The highest demand is for spaces that have already been restaurants, as they are cheaper and easier for an operator to get open, Durham said.
“You're seeing the demand for second-generation spaces far exceed the supply,” she said.
Additionally, development is down because of the rocky capital markets conditions, which also makes the market more competitive, Durham said. So next year, Durham expects to see high-quality chefs and restaurants, including some from overseas, competing for spaces inside the Loop, she said.
She also expects to continue seeing eatertainment concepts — like Home Run Dugout in Katy or Puttshack in The Highlight at Houston Center — which are “just on fire,” she said.
“Eatertainment happens to require larger spaces, so from a real estate perspective, it’s wonderful,” Durham said.
Industrial
While 2023’s industrial deal volume was down from 2022, it was still incredibly strong, JLL Director of Texas Research Rachel Alexander said.
“I think it exceeded our expectations,” she said.
There is also a large number of tenants in the market pipeline, which is how JLL judges future demand, she said.
“Those levels remain at or very near highs as far as volume looking ahead for next year. The average deal size remains high on those,” Alexander said.
The momentum in industrial leasing also picked up in the second half of 2023.
“We think that’s going to roll into next year and allow us a healthy start to 2024,” Alexander said.
The southeast submarket, near Port Houston, will likely continue to outperform other submarkets, she said.
Construction levels should end 2024 at less than half of Q1 2023’s peak. Groundbreakings have declined every quarter this year, and that is expected to level off in 2024 with total quarterly construction levels at or below the five-year average, Alexander said.
“Developers in Houston have always been really good about self-checking when there's been a lot of supply, they kind of naturally pull back,” she said. “It's easier to turn off an industrial project because it’s so easy to get them out of the ground versus a multifamily housing project or a high-rise.”
While industrial demand cooled off faster than its supply pipeline this year, the decrease in construction is expected to ease the rise in industrial vacancy and rebalance the market going into 2024.
Life Sciences
Houston’s life sciences market is at an “interesting inflection point,” said Zach Leger, a senior associate with Stream Realty Partners. That is because there is a large amount of purpose-built product coming online during a downturn in the biotech industry.
“It’s been a pretty tough year,” Leger said.

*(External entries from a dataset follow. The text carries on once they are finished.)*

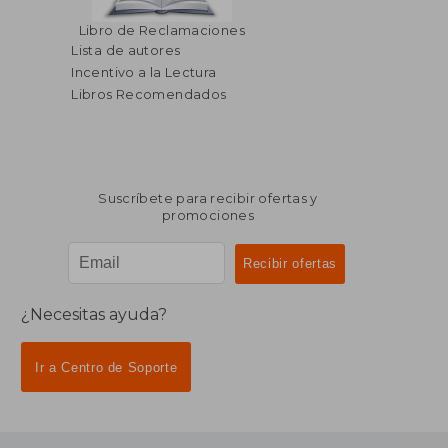
$ 52.81
$ 82.
45%
45%
Libro de Reclamaciones
dcto.
dcto.
$ 29.04
$ 45.
Lista de autores
Incentivo a la Lectura
Libros Recomendados
Suscríbete para recibir ofertas y
promociones
¿Necesitas ayuda?
Ir a Centro de Soporte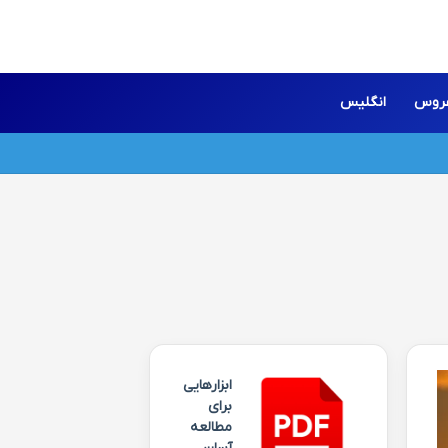
روس
انگلیس
ابزارهایی
برای
مطالعه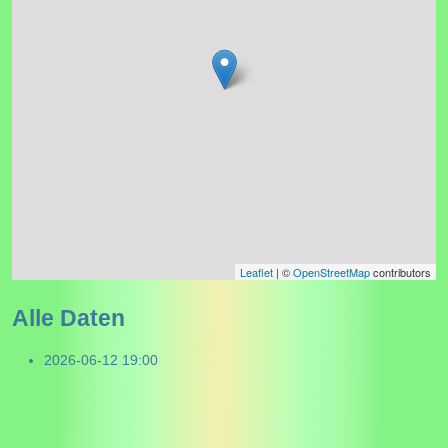
Leaflet
| ©
OpenStreetMap
contributors
Alle Daten
2026-06-12
19:00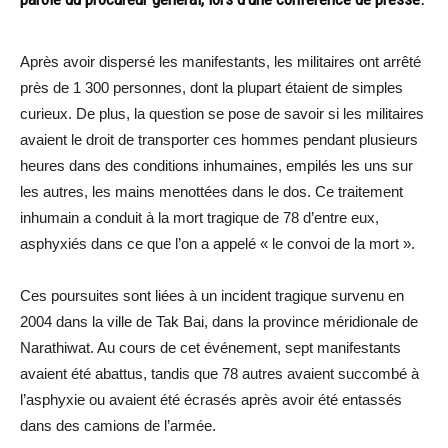
Après avoir dispersé les manifestants, les militaires ont arrêté
près de 1 300 personnes, dont la plupart étaient de simples
curieux. De plus, la question se pose de savoir si les militaires
avaient le droit de transporter ces hommes pendant plusieurs
heures dans des conditions inhumaines, empilés les uns sur
les autres, les mains menottées dans le dos. Ce traitement
inhumain a conduit à la mort tragique de 78 d’entre eux,
asphyxiés dans ce que l’on a appelé « le convoi de la mort ».
Ces poursuites sont liées à un incident tragique survenu en
2004 dans la ville de Tak Bai, dans la province méridionale de
Narathiwat. Au cours de cet événement, sept manifestants
avaient été abattus, tandis que 78 autres avaient succombé à
l’asphyxie ou avaient été écrasés après avoir été entassés
dans des camions de l’armée.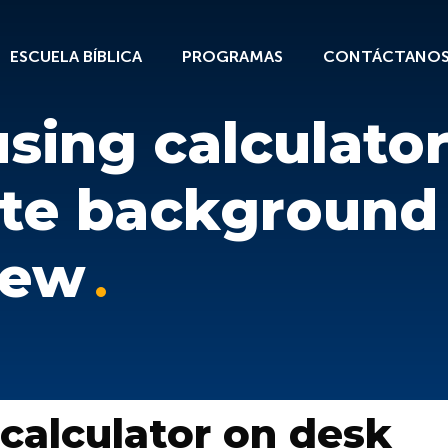
ESCUELA BÍBLICA
PROGRAMAS
CONTÁCTANO
sing calculato
ite background
iew
calculator on desk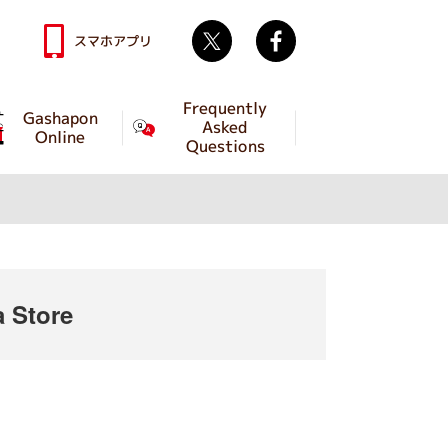
Twitter
facebook
スマホアプリ
Frequently
Gashapon
Asked
Online
Questions
 Store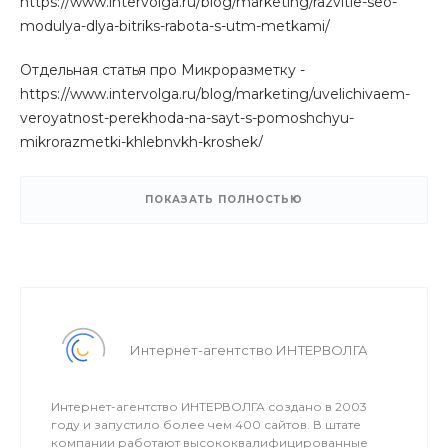
https://www.intervolga.ru/blog/marketing/razvitie-seo-
modulya-dlya-bitriks-rabota-s-utm-metkami/
Отдельная статья про Микроразметку -
https://www.intervolga.ru/blog/marketing/uvelichivaem-
veroyatnost-perekhoda-na-sayt-s-pomoshchyu-
mikrorazmetki-khlebnykh-kroshek/
Видео по установке и настройке:
ПОКАЗАТЬ ПОЛНОСТЬЮ
Интернет-агентство ИНТЕРВОЛГА
Интернет-агентство ИНТЕРВОЛГА создано в 2003
году и запустило более чем 400 сайтов. В штате
компании работают высококвалифицированные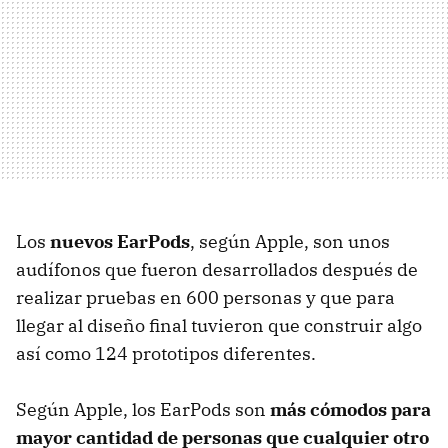
Los
nuevos EarPods
, según Apple, son unos
audífonos que fueron desarrollados después de
realizar pruebas en 600 personas y que para
llegar al diseño final tuvieron que construir algo
así como 124 prototipos diferentes.
Según Apple, los EarPods son
más cómodos para
mayor cantidad de personas que cualquier otro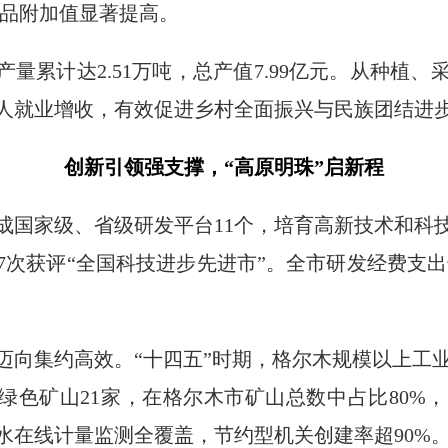
，产品附加值显著提高。
产量累计达2.51万吨，总产值7.99亿元。从种植
人就业增收，有效促进乡村全面振兴与民族团结进
创新引领强支撑，“高原明珠”启新程
成国家级、省级研发平台11个，培育高新技术和科技
次获评“全国科技进步先进市”。全市研发经费支出达
向集约高效。“十四五”时期，格尔木规模以上工业
成绿色矿山21家，在格尔木市矿山总数中占比80%
水在线计量监测全覆盖，节约型机关创建率超90%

New funding is now more similar to 2019 levels than 2020 to 2021 levels, since the latter saw low interest rates that drove a ton of money toward biotech, “whether it was necessarily a good idea or not,” Leger said.
One argument for bringing life sciences business to Houston is that it is cheaper than other established clusters, he said, but the high quality and therefore high price of renting the product being delivered can present a challenge next year.
“It’s hard to recruit people from those clusters here,” he said.
Workforce development in Houston also remains disjointed, Leger said.
But the market also has some positive things going for it, like the passage of Proposition 10, which will bring significant cost savings. Houston also has major opportunities in the contract development and manufacturing space, and product in the suburbs could work for that, he said.
“There weren’t a ton of deals this year, so I hope more [next year],” Leger said. “But I don’t think Pfizer is setting up shop in Houston any time soon.”